Nos arrojaron a un mercado digital donde, para cerrar una venta, tenemos que convertirnos en expertos en logística y, a veces, en guardias de seguridad.

AXIS™️  nace de observar esa lucha diaria. Nace al ver a vendedores que gastan lo poco que tienen en un pasaje para ir a un encuentro donde el comprador nunca llega, perdiendo tiempo y dinero. Nace del temor real de ser citado en una esquina para entregar un artículo valioso y terminar siendo víctima de una trampa. Nace de la frustración de quienes, por seguridad, solo entregan en su domicilio, exponiendo la privacidad de su familia ante desconocidos.

Pero también nacimos por el comprador.
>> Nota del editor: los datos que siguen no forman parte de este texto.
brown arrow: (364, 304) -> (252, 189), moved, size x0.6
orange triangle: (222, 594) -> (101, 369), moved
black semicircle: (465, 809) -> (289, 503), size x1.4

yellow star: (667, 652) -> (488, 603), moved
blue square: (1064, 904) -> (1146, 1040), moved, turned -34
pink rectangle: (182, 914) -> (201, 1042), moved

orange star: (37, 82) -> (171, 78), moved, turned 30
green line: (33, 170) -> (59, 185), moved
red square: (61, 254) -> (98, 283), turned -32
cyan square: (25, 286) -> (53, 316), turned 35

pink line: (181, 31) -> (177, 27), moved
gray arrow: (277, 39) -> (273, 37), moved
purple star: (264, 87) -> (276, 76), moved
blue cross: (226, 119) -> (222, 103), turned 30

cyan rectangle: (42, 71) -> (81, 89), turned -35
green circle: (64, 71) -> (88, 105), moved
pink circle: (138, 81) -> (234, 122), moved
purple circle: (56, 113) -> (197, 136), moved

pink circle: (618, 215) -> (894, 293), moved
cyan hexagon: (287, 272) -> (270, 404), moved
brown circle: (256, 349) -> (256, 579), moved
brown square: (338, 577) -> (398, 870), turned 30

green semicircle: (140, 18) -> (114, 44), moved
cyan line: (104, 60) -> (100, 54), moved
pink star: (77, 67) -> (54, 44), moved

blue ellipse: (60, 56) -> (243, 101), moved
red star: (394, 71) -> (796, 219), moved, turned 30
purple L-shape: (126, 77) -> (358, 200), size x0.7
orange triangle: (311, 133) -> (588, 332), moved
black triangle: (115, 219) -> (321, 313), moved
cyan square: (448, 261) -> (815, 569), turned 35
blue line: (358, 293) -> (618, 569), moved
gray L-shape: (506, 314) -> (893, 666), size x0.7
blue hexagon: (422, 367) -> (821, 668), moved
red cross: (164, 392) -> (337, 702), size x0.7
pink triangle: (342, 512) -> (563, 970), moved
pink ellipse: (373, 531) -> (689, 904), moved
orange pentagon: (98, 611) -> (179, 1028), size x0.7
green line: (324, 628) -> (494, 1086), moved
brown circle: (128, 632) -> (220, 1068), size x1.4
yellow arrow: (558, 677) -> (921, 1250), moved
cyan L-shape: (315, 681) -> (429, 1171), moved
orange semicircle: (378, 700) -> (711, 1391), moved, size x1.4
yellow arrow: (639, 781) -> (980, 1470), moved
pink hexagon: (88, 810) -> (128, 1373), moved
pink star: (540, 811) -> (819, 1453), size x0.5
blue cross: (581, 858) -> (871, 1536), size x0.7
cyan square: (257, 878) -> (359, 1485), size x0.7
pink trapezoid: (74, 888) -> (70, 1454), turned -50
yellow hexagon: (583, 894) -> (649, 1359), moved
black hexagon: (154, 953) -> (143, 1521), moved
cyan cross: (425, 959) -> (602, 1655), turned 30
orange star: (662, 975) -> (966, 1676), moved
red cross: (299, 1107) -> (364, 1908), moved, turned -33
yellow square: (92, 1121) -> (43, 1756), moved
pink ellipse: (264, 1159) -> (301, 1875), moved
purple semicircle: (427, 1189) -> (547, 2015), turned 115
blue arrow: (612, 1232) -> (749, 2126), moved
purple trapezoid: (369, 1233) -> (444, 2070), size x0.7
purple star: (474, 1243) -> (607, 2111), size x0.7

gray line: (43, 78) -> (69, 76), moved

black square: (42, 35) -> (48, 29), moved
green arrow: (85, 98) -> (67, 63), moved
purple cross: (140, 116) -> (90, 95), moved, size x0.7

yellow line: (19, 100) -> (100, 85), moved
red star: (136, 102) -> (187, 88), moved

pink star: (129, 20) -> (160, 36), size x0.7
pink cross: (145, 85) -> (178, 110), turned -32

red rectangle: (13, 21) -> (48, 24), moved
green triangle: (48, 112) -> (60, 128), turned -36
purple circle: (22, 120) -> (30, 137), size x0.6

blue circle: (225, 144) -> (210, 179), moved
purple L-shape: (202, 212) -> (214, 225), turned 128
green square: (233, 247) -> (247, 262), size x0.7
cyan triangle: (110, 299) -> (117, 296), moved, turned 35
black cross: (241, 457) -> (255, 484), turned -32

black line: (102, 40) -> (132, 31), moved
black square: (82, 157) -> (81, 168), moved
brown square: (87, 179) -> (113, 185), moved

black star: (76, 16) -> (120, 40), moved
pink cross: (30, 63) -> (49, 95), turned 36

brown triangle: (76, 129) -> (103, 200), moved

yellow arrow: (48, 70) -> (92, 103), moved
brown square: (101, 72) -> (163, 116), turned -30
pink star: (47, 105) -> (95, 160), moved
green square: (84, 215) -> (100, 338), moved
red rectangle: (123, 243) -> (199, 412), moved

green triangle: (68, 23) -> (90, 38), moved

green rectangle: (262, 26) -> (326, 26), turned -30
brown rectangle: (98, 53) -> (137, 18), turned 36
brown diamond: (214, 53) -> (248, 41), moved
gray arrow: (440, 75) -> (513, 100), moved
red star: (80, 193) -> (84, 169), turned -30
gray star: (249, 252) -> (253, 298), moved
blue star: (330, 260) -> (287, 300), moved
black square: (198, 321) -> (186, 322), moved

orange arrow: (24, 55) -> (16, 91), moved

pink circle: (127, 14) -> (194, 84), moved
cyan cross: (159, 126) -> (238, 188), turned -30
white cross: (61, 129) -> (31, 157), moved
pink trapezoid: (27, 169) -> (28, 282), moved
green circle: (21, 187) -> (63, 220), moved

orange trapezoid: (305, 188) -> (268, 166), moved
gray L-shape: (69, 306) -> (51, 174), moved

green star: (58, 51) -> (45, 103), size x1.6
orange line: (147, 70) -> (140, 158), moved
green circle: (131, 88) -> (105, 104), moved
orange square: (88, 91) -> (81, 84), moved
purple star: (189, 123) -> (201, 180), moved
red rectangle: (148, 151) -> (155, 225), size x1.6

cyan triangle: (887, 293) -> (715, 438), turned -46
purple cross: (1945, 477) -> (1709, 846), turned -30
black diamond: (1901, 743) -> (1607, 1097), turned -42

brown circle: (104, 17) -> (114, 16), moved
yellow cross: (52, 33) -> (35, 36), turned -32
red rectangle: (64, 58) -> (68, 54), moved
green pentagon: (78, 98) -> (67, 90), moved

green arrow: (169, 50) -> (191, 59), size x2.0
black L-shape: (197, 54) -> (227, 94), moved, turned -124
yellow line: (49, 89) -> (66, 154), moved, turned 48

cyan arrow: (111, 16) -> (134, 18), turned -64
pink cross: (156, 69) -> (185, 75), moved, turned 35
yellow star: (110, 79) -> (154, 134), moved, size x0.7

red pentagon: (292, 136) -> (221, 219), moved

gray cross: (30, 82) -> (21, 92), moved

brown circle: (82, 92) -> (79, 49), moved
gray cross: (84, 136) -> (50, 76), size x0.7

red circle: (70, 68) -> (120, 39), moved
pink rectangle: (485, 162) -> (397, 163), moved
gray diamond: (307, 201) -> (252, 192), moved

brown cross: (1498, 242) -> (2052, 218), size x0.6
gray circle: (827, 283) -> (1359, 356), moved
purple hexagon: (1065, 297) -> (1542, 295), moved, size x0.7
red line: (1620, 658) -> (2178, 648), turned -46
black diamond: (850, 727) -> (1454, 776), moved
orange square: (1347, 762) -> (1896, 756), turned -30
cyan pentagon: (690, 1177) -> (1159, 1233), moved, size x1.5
Ese que compra con sospecha, con el miedo de que el producto no sirva al llegar a casa y no tener a quién reclamar. El que prefiere no comprar porque no tiene cómo trasladarse o porque le aterra abrir la puerta de su hogar a alguien que no conoce, o el temor de ser citado en algun lugar para poder comprar y ser robado.

En un mundo que nos obliga a sospechar de todos, nosotros decidimos construir un puente de confianza.

Nuestra historia comenzó con una pregunta: ¿Por qué el comercio local tiene que ser peligroso y desgastante? Decidimos tomar lo mejor de la tecnología global para resolver los problemas de nuestra propia comunidad.